**ACTIVITY**
Scan the following data for lines with "APERTURE" and state how many there are, as a number only.

══ EXERCISE INPUT

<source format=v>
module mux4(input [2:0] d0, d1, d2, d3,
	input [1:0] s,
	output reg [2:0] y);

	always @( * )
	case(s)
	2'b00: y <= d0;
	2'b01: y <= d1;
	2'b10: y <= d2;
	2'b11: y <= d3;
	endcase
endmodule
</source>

════
══ EXERCISE INPUT

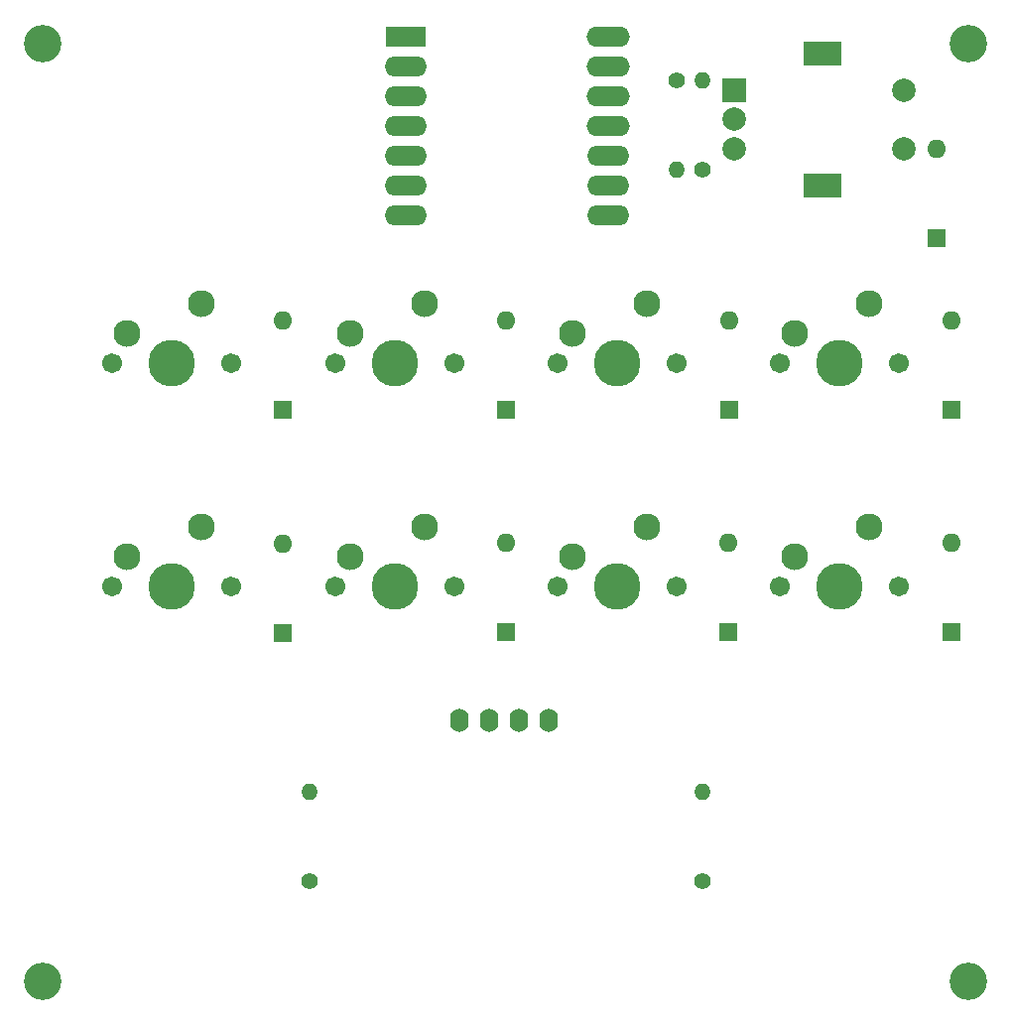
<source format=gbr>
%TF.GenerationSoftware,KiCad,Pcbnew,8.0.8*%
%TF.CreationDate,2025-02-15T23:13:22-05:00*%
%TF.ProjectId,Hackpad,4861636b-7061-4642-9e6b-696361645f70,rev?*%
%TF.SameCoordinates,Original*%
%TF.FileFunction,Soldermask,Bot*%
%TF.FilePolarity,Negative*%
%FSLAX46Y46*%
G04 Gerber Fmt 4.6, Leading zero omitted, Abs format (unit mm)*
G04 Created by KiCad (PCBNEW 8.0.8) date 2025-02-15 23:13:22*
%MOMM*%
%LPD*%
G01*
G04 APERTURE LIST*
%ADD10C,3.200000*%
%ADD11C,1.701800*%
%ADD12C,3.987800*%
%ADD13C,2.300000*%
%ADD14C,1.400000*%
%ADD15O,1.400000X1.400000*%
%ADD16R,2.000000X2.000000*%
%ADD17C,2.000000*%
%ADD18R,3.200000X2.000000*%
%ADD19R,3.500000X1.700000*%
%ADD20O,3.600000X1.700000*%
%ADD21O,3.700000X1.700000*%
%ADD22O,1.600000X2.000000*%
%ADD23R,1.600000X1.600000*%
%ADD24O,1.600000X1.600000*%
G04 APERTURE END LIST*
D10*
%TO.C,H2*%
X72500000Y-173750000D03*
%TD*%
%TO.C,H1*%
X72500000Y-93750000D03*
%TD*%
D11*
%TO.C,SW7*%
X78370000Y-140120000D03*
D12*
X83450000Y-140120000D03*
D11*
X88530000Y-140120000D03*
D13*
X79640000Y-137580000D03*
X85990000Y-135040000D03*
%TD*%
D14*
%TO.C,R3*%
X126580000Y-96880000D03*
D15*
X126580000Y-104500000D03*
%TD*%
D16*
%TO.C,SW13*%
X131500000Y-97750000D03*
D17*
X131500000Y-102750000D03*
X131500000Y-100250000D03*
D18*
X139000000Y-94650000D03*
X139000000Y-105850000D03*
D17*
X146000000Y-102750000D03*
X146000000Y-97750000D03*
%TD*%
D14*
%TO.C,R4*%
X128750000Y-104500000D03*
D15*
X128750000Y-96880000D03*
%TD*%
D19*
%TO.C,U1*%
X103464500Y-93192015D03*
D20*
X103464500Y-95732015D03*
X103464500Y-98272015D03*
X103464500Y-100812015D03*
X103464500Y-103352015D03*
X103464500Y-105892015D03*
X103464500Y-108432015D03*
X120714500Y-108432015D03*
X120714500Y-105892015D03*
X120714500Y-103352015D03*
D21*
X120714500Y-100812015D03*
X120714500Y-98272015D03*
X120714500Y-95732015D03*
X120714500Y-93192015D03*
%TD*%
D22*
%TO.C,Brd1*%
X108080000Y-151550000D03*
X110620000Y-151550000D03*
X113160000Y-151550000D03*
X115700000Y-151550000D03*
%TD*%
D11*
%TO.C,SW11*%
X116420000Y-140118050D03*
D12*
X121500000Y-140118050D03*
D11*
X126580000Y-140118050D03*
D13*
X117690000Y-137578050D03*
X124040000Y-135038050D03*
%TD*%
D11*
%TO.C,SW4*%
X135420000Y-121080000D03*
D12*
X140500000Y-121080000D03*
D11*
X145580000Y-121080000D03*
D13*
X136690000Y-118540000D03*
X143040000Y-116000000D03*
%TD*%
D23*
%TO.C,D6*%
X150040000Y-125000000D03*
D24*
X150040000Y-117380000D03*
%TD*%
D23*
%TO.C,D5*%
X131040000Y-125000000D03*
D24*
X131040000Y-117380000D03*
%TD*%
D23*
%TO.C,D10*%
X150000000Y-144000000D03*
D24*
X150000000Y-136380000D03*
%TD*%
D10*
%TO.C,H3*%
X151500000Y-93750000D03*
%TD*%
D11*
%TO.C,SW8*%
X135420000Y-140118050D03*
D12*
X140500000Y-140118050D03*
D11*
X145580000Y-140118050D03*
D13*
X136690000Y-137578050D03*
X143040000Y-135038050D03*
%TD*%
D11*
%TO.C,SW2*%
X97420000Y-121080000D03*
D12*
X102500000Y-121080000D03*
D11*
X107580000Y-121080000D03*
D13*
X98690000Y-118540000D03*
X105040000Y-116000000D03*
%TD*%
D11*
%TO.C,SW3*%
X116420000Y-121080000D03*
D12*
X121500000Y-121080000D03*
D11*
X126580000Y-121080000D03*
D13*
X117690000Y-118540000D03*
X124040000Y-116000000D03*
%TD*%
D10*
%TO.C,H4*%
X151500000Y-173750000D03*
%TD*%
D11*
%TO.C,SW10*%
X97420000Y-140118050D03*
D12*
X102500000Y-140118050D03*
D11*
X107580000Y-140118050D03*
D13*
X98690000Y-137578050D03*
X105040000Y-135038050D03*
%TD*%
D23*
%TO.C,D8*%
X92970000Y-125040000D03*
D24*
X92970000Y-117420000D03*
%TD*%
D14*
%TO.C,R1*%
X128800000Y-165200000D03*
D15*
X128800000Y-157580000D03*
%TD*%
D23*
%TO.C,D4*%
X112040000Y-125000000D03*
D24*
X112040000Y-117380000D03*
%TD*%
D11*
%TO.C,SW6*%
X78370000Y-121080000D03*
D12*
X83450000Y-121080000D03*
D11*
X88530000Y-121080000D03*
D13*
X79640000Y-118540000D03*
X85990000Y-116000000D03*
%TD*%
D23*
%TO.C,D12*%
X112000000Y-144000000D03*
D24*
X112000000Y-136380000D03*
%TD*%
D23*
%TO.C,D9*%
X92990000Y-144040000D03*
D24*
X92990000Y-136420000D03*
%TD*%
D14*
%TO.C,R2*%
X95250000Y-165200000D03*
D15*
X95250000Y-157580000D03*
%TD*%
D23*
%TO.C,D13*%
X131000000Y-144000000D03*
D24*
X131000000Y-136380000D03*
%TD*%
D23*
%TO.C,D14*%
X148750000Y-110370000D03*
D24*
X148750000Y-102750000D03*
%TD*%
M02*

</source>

════

**TASK RESPONSE**
2